Er war seit 2006 an allen Olympischen Spielen als Journalist dabei, doch in Tokio fehlt er – und ist froh darüber. Marcel Allemann (51), Olympia-Experte von «blue Sport» befürchtet, dass die Spiele ihre Strahlkraft verlieren, freut sich aber trotzdem auf hochklassigen Sport.
Marcel, wann warst du letztmals an Olympischen Spielen nicht selbst vor Ort?
Das war 2004 in Athen, seither habe ich nicht mehr gefehlt, sowohl an Sommer- wie auch Winterspielen.
Bist du traurig darüber, in Tokio nicht dabei zu sein?
● ● ●
Beantworte zum Interview mit Marcel Allemann die folgenden Fragen:
1. Wie alt ist Marcel Allemann?
2. Seit welchem Jahr war er als Journalist an allen Olympischen Spielen dabei?
3. In welcher Stadt fanden die Spiele statt, bei denen er letztmals nicht vor Ort war?

:: Daten zu Parametern der Objektivverzeichnung ::
● ● ●
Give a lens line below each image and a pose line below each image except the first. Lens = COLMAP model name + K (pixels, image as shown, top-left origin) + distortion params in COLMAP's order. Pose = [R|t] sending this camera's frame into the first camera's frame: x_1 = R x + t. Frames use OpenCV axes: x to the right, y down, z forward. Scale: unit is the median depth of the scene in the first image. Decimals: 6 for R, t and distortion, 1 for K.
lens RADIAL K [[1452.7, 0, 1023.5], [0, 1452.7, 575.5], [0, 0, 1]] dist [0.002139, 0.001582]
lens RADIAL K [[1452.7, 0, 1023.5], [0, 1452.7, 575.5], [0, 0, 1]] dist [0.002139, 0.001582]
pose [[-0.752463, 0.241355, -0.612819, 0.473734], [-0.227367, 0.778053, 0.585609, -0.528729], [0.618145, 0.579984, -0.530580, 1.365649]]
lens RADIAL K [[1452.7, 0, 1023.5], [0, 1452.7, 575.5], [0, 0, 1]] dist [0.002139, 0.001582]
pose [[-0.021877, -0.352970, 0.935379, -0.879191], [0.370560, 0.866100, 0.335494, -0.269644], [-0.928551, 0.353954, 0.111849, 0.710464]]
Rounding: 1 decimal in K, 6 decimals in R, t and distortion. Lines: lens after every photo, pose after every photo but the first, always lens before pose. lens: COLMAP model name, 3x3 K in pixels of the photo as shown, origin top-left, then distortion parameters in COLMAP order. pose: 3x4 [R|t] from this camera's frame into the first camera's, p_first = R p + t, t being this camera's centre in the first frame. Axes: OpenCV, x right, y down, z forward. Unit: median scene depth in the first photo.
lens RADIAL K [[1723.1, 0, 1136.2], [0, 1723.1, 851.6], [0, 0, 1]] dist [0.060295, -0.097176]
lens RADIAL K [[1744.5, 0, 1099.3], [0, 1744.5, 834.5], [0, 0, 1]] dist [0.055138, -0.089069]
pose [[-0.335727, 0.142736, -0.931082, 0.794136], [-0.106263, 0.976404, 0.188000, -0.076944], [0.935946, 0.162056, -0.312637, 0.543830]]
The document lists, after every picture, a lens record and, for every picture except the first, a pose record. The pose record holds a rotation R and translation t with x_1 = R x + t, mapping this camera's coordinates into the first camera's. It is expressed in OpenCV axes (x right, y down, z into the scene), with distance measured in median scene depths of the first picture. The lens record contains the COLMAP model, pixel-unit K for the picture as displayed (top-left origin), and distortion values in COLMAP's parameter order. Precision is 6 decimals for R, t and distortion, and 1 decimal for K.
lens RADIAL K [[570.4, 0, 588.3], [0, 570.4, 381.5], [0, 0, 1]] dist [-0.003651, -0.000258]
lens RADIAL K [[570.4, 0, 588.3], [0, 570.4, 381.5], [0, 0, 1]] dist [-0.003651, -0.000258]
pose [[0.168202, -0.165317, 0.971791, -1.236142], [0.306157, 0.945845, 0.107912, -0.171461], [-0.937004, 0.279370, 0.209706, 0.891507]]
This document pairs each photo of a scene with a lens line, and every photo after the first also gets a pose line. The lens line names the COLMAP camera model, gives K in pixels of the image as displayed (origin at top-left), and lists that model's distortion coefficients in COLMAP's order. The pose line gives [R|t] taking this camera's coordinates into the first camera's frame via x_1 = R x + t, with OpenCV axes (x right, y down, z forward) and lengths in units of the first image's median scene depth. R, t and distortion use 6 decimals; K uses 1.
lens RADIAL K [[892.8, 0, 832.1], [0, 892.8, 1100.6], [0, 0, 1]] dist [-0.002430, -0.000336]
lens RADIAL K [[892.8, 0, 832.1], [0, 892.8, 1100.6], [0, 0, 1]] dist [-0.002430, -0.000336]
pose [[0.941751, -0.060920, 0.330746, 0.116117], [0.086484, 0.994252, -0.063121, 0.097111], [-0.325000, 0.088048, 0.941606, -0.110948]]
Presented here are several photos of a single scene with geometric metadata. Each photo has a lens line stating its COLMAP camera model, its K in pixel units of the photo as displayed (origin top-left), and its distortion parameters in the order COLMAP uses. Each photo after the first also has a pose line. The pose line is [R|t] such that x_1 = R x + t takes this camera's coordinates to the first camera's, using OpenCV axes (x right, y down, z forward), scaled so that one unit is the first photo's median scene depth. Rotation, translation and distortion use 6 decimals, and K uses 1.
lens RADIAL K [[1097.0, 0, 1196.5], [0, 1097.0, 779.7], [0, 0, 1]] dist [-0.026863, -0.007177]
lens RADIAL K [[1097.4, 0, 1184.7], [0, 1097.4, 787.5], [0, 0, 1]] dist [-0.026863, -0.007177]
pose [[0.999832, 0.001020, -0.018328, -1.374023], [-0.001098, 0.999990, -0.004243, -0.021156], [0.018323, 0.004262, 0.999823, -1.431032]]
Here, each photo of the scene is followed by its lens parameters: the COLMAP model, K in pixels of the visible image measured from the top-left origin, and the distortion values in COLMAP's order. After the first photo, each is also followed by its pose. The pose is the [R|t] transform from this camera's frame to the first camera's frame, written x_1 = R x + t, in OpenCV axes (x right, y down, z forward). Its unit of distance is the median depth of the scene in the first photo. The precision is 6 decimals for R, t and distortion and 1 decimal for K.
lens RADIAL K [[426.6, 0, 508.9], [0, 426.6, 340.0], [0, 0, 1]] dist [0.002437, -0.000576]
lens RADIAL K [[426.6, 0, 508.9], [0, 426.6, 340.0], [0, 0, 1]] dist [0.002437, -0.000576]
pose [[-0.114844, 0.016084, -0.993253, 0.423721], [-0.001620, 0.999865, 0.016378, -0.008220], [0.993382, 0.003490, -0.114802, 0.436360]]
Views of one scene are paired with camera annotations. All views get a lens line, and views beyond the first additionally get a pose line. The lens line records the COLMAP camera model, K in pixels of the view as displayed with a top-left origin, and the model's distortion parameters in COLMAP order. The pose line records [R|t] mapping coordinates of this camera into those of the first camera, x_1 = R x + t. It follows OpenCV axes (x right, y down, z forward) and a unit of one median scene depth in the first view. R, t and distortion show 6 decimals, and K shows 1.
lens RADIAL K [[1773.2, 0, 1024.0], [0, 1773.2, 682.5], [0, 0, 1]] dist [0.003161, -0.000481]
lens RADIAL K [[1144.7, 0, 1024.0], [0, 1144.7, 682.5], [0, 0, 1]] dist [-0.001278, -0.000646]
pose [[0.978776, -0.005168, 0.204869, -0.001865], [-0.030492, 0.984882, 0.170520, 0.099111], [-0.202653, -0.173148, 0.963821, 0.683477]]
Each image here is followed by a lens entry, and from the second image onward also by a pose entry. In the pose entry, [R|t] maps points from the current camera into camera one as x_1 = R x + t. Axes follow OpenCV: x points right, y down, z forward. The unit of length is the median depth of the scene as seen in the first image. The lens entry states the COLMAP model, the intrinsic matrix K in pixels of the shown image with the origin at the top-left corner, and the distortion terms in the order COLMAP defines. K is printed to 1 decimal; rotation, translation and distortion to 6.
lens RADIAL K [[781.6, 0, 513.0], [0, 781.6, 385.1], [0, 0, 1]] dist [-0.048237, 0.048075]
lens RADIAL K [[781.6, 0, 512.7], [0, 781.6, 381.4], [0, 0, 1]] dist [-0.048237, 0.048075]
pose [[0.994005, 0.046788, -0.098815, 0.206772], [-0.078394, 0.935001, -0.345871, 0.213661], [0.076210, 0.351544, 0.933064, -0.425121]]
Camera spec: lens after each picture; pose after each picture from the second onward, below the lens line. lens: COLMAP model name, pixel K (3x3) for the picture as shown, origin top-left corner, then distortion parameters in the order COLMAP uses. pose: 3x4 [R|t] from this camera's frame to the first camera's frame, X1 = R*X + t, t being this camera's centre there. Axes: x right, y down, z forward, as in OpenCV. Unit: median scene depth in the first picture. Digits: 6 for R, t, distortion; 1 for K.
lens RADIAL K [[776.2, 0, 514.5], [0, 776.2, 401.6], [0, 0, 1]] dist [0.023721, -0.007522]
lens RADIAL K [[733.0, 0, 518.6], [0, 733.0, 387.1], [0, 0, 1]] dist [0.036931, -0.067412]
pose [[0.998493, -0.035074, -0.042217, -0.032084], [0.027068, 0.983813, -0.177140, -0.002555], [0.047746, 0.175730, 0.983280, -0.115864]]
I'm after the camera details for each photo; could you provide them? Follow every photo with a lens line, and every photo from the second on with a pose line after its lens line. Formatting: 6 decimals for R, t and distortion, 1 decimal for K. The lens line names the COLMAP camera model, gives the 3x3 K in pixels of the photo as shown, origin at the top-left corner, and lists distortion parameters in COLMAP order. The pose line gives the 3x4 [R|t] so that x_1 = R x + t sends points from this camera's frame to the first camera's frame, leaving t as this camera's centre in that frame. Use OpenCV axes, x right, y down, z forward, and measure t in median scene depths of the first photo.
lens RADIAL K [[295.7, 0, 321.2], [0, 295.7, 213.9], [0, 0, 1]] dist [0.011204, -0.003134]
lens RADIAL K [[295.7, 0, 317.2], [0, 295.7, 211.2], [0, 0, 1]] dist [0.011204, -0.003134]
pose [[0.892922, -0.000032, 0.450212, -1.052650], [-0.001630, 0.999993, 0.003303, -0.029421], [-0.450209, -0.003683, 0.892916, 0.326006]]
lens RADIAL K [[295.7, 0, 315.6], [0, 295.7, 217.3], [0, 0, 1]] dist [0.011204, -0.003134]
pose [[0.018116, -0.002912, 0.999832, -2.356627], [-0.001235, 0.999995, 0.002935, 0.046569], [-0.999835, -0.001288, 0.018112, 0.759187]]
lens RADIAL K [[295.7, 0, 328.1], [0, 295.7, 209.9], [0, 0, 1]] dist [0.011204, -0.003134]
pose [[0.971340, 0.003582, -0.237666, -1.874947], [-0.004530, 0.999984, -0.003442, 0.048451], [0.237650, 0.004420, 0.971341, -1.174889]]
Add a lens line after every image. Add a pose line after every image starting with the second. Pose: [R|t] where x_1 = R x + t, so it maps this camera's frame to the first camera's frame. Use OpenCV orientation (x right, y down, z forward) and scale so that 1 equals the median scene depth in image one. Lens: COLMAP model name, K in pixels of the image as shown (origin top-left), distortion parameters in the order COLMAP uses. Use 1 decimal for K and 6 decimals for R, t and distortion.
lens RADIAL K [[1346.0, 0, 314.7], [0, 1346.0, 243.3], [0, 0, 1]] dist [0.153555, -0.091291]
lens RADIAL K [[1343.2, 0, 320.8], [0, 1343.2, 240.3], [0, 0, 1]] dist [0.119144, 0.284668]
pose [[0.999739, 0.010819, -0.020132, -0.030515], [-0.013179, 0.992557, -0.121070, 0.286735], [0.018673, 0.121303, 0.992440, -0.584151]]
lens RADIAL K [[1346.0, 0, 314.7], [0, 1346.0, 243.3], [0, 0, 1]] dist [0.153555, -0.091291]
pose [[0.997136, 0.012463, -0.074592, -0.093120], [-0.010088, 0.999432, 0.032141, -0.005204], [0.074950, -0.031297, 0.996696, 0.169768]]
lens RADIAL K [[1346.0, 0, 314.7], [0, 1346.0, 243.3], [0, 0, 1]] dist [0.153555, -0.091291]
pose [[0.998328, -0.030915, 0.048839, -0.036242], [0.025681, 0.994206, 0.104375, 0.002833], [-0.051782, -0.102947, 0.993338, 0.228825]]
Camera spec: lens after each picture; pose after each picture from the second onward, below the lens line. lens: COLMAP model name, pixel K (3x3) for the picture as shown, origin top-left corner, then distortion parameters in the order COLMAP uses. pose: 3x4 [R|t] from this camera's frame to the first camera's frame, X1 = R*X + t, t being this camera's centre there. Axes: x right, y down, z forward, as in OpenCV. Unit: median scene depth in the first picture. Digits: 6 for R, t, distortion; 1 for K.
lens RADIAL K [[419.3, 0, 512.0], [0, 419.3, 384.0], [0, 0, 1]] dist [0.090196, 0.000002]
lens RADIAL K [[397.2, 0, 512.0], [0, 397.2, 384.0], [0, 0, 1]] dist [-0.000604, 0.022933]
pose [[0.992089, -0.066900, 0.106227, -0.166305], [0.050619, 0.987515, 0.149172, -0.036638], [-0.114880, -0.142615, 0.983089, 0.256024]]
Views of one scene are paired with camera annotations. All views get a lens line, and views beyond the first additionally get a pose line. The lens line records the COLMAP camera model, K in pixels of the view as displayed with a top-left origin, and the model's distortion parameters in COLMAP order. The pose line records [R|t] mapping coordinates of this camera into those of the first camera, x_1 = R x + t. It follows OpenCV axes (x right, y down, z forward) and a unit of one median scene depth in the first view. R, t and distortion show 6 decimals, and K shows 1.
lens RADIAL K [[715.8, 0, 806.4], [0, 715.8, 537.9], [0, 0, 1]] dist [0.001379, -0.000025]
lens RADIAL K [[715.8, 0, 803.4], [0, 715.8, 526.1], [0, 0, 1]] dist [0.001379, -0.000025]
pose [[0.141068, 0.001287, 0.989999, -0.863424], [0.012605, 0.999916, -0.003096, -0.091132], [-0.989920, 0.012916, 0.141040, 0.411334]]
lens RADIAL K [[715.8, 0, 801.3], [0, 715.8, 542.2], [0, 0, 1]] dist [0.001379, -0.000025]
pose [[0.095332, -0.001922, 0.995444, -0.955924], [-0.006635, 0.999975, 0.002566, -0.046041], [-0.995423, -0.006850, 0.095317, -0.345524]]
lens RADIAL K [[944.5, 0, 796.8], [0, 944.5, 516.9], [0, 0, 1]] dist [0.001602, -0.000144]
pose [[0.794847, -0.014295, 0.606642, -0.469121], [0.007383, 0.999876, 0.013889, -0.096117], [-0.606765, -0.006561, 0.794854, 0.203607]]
● ● ●
:: Lösung ::
1. 51 Jahre
2. Seit 2006
3. In Athen (2004)